# Provided data:

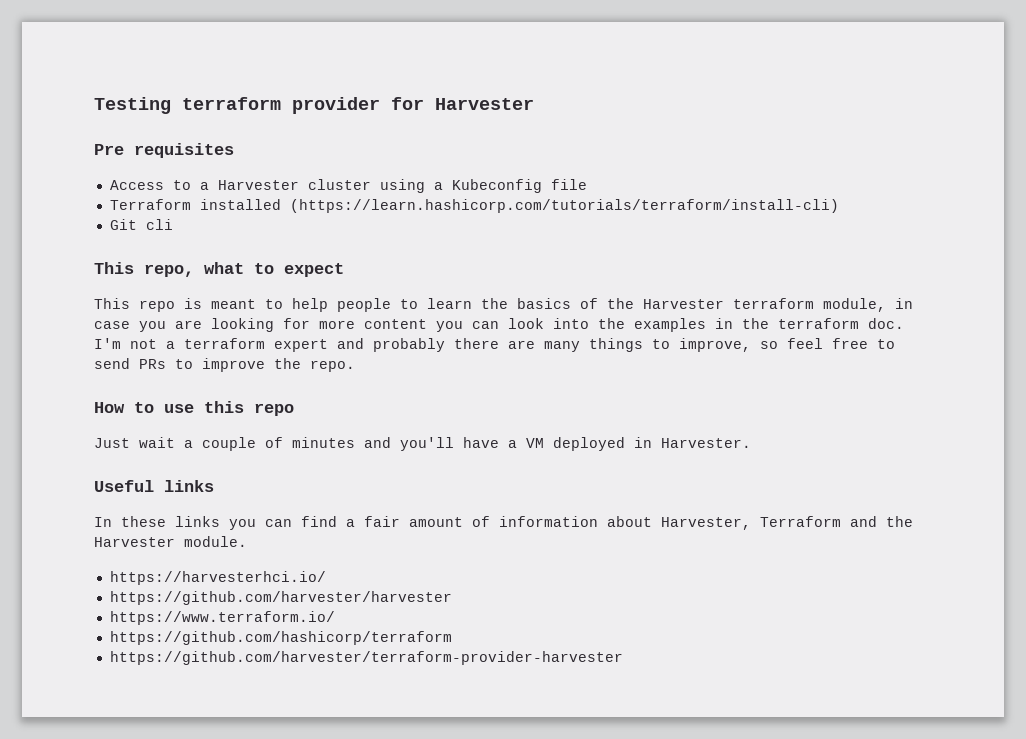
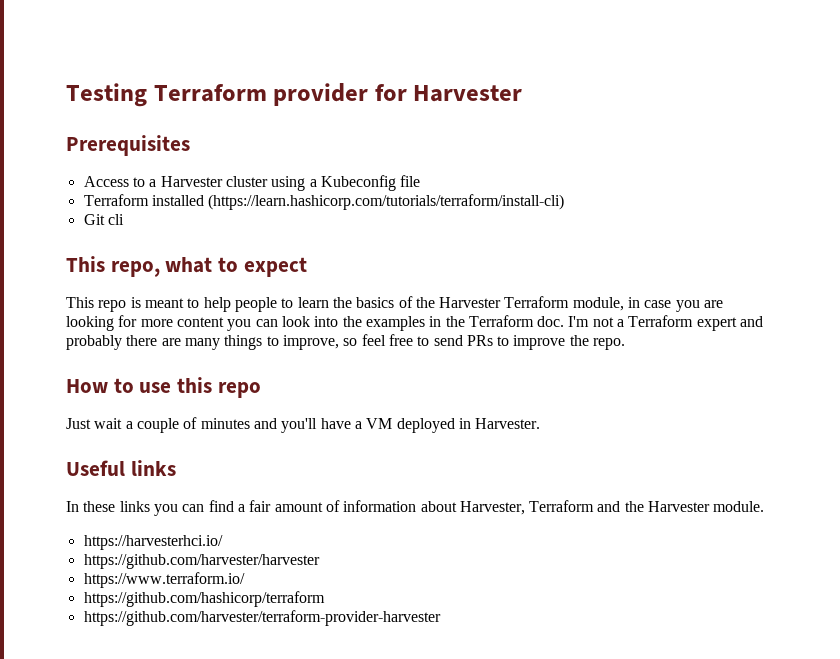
[182,97,281,110] terraform -> [153,84,267,102] Terraform
[94,143,234,158] Pre requisites -> [66,135,190,156] Prerequisites
[733,298,814,309] terraform -> [504,296,570,308] Terraform
[778,318,859,329] terraform -> [468,315,534,327] Terraform
[184,338,265,349] terraform -> [628,315,694,327] Terraform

# Work order:
Leaving out the pictures, reproduce the whole listing above exactly.

# Task response:
[182,97,281,110] terraform -> [153,84,267,102] Terraform
[94,143,234,158] Pre requisites -> [66,135,190,156] Prerequisites
[733,298,814,309] terraform -> [504,296,570,308] Terraform
[778,318,859,329] terraform -> [468,315,534,327] Terraform
[184,338,265,349] terraform -> [628,315,694,327] Terraform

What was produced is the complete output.